### Work item:
Retype the data word for word, from the line containing "звена с T*2](../Lab2/img/oscillator_w7.png)" through the line containing "The rewrite_config supports", including both of those lines.

•••••

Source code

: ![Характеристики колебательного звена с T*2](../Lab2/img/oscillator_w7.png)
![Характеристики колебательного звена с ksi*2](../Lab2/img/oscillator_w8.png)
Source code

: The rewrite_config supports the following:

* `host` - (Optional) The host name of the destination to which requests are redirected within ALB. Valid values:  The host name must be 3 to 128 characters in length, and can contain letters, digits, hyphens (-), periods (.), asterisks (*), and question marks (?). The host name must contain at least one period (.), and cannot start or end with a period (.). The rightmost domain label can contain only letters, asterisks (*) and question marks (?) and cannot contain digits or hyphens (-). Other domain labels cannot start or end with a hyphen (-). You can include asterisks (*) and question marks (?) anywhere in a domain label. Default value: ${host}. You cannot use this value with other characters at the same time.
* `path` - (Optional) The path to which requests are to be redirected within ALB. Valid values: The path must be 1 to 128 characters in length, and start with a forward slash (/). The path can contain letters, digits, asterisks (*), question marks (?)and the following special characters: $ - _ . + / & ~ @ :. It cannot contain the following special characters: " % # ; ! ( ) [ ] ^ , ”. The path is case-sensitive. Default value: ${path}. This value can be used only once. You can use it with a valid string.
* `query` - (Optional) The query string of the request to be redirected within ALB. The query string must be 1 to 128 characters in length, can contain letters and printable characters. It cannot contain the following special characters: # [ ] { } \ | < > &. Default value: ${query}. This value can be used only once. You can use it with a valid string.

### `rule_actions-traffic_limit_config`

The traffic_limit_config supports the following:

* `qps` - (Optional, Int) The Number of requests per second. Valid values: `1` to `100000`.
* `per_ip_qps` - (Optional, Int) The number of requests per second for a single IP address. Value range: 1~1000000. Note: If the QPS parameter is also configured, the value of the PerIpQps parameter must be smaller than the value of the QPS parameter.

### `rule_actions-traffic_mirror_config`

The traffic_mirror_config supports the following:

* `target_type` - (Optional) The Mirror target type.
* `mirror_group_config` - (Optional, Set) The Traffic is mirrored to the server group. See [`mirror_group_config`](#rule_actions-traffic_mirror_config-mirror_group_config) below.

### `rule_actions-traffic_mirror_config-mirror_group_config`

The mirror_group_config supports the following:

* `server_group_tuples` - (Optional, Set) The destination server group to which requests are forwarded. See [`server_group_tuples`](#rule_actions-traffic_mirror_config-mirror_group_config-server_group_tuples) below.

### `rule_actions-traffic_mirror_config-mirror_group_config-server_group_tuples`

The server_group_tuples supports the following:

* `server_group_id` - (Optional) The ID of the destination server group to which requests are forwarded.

•••••

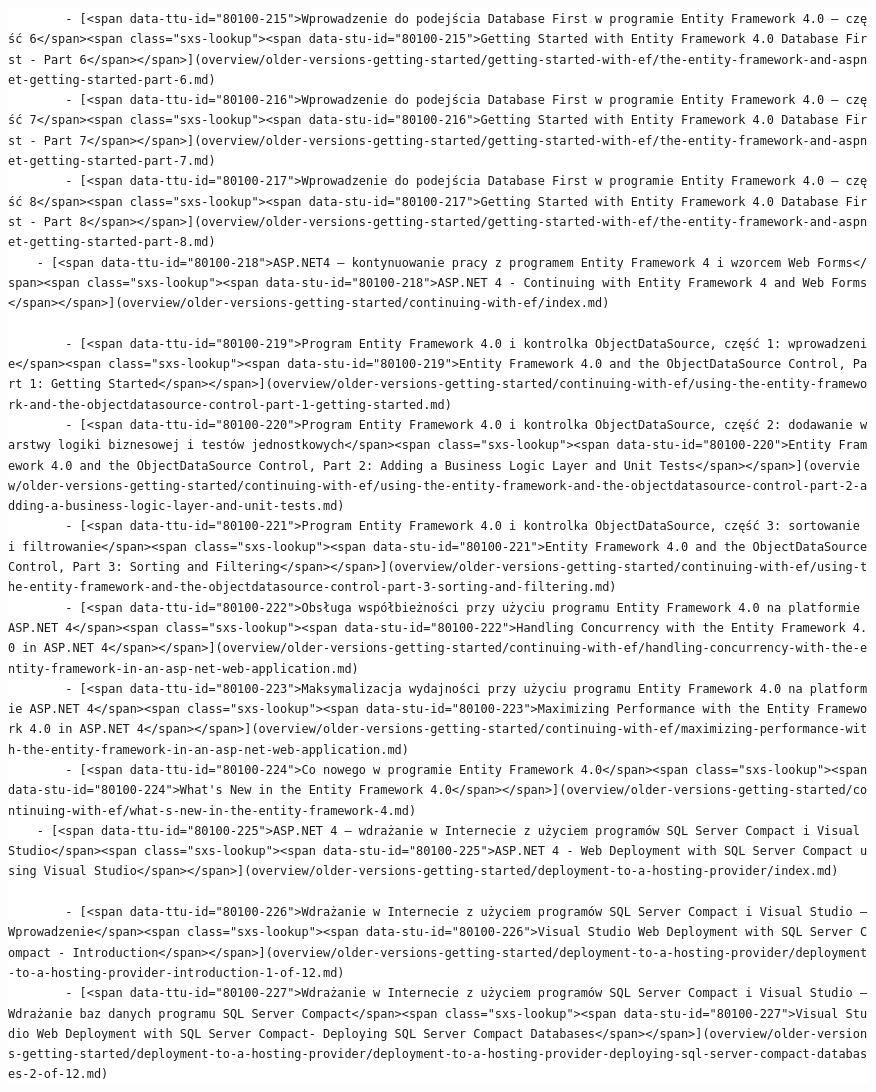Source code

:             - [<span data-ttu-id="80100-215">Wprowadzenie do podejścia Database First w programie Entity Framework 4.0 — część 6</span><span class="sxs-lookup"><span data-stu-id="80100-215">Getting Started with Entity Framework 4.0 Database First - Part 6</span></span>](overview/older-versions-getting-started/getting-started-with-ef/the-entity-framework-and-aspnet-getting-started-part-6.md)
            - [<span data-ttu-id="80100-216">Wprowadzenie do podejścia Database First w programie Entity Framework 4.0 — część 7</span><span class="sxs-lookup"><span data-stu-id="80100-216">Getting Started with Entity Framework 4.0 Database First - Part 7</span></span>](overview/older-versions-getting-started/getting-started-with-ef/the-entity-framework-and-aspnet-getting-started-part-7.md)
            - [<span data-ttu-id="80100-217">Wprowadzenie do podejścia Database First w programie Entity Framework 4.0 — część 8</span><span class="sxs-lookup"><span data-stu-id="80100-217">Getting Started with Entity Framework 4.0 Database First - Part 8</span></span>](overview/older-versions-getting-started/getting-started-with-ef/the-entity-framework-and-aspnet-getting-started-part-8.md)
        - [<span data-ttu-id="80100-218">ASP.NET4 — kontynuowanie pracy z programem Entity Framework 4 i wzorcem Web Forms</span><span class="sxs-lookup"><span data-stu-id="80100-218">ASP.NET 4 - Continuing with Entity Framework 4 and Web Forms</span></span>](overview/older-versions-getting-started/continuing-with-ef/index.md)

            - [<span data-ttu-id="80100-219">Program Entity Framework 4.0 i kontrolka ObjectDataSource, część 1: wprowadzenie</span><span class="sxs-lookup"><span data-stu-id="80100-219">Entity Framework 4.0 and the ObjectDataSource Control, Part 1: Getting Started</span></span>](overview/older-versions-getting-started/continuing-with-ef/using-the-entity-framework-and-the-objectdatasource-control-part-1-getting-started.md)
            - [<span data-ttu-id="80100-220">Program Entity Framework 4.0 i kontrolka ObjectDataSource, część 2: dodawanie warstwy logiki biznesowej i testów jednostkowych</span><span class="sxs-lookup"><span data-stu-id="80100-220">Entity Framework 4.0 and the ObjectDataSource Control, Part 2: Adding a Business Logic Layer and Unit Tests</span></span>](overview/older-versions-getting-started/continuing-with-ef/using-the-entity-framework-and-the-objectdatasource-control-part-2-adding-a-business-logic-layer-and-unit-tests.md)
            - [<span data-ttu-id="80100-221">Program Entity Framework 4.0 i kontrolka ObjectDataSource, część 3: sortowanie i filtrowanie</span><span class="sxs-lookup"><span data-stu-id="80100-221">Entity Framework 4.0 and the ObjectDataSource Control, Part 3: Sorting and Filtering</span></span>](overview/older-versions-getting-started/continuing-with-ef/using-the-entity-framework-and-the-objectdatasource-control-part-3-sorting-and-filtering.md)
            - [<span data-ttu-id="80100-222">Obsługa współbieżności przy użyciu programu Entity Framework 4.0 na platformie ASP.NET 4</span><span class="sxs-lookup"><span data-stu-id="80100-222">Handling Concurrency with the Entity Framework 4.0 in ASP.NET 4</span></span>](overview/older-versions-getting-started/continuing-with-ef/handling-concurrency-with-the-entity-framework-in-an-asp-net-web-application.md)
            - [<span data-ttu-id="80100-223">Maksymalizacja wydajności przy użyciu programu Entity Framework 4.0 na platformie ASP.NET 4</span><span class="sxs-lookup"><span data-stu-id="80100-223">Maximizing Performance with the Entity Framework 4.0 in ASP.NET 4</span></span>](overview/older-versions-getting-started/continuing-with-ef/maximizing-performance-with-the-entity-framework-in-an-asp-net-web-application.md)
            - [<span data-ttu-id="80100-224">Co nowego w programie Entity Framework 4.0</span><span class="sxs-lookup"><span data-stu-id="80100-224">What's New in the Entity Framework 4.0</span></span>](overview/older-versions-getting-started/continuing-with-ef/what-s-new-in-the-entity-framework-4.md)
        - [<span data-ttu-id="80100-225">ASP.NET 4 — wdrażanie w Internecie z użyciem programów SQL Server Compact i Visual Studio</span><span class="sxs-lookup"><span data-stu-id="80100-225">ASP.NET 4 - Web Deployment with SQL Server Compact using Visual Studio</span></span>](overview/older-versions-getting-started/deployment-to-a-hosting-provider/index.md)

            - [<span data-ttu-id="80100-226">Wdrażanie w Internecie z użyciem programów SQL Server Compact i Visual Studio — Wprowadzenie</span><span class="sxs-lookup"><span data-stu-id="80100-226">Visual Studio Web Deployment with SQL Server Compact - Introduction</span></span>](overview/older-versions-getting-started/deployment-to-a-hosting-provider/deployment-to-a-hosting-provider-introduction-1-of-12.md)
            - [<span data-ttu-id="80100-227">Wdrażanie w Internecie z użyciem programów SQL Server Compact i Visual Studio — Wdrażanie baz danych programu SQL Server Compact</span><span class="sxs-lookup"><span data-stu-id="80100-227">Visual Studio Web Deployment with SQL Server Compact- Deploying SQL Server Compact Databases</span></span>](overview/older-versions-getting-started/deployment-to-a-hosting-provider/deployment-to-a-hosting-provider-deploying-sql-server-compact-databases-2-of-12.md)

•••••

### Answer to the exercise:
: ![Характеристики колебательного звена с T*2](../Lab2/img/oscillator_w7.png)
![Характеристики колебательного звена с ksi*2](../Lab2/img/oscillator_w8.png)
Source code

: The rewrite_config supports the following:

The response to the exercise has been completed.